Censure

Climat des affaires : la Guinée amorce la révision de son code des investissements

Conakry a abrité, ce mardi 14 avril 2026, le lancement officiel de la révision du code des investissements. Portée par le ministère de l’Industrie et du Commerce, cette initiative vise à adapter le cadre juridique aux ambitions économiques du pays, notamment en orientant les capitaux vers des secteurs à fort impact.

Présent à la cérémonie, le représentant pays de Enabel, Saï Kabari, a salué une avancée majeure pour l’économie nationale : « c’est avec un profond engagement que je prends la parole aujourd’hui à l’occasion de cette cérémonie de lancement de la révision du code des investissements, qui marque une réforme structurante pour l’avenir économique de la Guinée.»

Revenant sur l’accompagnement de son institution, il a rappelé : «depuis 2016, Enabel travaille en étroite collaboration avec le gouvernement guinéen pour soutenir les dynamiques de transformation structurelle de l’économie dédiée à l’entrepreneuriat et au développement du secteur privé. »

Dans la même dynamique, il a souligné l’importance de cette nouvelle étape : «aujourd’hui, l’appui à la révision du code des investissements constitue une nouvelle étape dans cette collaboration, avec des perspectives encore plus prometteuses pour le financement des petites et moyennes entreprises. »

Du côté du secteur privé, la Chambre de commerce, d’industrie et d’artisanat de Guinée, à travers son représentant Éric Koné, a mis en avant les attentes des acteurs économiques : « notre pays ambitionne de consolider les fondements d’une croissance forte, inclusive et durable, fondée sur la diversification de son économie, la valorisation de ses ressources et la promotion de l’investissement productif. »

Il a également insisté sur la nécessité d’améliorer l’environnement des affaires : «le secteur privé forme le vœu que cette réforme permette de rationaliser les procédures administratives, d’alléger les contraintes opérationnelles et de favoriser une meilleure coordination institutionnelle, gage de crédibilité et d’efficacité.»

Plaidant pour une démarche inclusive, il a ajouté : «l’implication active et structurée des organisations représentatives du secteur privé dans toutes les étapes de cette révision constitue une condition essentielle de pertinence, d’approbation et de réussite du code.»

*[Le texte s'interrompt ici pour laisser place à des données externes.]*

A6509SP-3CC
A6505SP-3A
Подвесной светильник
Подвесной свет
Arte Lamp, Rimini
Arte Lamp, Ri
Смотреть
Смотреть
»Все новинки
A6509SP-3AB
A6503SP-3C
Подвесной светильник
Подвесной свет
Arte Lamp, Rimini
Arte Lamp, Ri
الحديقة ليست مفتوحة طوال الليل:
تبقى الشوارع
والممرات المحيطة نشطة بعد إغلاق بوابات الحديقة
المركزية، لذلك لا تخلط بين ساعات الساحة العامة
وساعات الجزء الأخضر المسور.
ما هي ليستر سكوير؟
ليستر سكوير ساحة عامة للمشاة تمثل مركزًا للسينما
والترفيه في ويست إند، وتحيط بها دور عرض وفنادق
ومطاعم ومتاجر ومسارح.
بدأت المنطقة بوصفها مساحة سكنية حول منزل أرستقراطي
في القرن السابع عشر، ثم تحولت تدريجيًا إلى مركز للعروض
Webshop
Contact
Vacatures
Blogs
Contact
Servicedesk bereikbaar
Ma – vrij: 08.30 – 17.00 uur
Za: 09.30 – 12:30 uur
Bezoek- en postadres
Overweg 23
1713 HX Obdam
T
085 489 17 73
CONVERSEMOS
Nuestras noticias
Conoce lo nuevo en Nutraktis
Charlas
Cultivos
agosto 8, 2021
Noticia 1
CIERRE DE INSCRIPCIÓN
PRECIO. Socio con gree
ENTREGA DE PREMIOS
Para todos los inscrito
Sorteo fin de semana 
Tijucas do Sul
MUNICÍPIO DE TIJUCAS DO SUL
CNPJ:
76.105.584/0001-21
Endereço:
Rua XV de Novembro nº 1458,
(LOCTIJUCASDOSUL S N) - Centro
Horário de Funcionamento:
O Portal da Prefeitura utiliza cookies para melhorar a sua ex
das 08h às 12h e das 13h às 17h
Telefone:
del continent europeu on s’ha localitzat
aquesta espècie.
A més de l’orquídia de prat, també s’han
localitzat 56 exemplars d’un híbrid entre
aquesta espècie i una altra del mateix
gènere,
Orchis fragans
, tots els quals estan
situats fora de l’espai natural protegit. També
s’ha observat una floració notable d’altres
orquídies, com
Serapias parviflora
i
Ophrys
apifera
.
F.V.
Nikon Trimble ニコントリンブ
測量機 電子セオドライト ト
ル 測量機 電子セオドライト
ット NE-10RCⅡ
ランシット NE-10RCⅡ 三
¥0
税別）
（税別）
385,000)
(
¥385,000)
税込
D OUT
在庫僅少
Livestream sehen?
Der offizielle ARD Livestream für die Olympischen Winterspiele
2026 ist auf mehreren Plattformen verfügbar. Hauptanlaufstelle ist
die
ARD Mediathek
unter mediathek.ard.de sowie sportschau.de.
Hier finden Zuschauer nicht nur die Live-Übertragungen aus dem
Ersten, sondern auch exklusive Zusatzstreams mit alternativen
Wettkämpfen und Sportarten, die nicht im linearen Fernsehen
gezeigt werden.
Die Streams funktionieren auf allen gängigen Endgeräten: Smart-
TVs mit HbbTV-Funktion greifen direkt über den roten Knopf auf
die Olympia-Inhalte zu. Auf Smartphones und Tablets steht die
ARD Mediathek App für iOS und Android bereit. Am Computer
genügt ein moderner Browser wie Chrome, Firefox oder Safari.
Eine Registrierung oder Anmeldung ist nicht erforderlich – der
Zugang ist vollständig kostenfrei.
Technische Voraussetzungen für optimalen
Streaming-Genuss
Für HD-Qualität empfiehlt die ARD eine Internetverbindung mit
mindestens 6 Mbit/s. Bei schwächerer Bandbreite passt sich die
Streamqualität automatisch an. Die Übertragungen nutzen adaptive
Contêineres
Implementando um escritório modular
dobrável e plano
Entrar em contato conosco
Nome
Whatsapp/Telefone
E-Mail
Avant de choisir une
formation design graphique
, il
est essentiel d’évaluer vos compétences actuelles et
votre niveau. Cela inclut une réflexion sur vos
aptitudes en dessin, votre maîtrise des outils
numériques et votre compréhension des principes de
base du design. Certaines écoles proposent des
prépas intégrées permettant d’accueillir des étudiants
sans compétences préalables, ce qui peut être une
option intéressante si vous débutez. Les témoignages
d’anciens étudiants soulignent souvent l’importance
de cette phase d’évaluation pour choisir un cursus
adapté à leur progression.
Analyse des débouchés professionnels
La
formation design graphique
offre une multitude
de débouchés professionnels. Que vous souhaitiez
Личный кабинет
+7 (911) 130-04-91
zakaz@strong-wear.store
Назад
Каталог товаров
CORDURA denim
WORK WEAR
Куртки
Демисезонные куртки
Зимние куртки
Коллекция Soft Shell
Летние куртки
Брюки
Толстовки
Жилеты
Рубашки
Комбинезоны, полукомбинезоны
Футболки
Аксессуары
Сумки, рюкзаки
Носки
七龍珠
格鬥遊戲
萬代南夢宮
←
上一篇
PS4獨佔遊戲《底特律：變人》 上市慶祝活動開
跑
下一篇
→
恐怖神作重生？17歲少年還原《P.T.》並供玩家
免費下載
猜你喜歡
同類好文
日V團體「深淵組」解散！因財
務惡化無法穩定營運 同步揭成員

Pour le gouvernement, cette réforme s’inscrit dans une orientation stratégique claire. La ministre de l’Industrie et du Commerce,  Fatima Camara, a ainsi rappelé : «comme administratif, c’est une décision politique majeure, une décision qui s’inscrit directement dans la portée et la vision de son Excellence, Monsieur le Président de la République, Chef de l’État, Mamadi Doumbouya.»

Elle a précisé l’ambition des autorités : «nous ne voulons plus simplement des investissements. Nous voulons des investissements qui transforment la Guinée. »

Avant d’insister sur l’exigence de résultats concrets : «chaque avantage accordé devra répondre à une exigence simple : qu’apporte cet investissement à la Guinée ? »

 

Présidant la rencontre, le Premier ministre Amadou Oury Bah a mis en avant l’enjeu d’un environnement propice au développement du secteur privé. « le Code des investissements qui est en train d’être révisé, c’est créer le meilleur environnement pour que notre secteur privé, aussi bien national qu’international, puisse trouver les meilleures conditions pour son développement et pour sa prospérité dans notre pays.»

Il a également évoqué les perspectives liées aux grands projets économiques : «nous avons une opportunité exceptionnelle avec la réalisation du projet minier Simandou, qui crée des conditions particulièrement importantes pour le développement d’un secteur privé performant.»

Clôturant son intervention, il a appelé à une convergence des intérêts : « parce que l’intérêt privé ne peut pas prospérer durablement lorsque l’intérêt collectif est sacrifié.[..]Sur ces mots, je déclare ouvert cette révision du code des investissements.»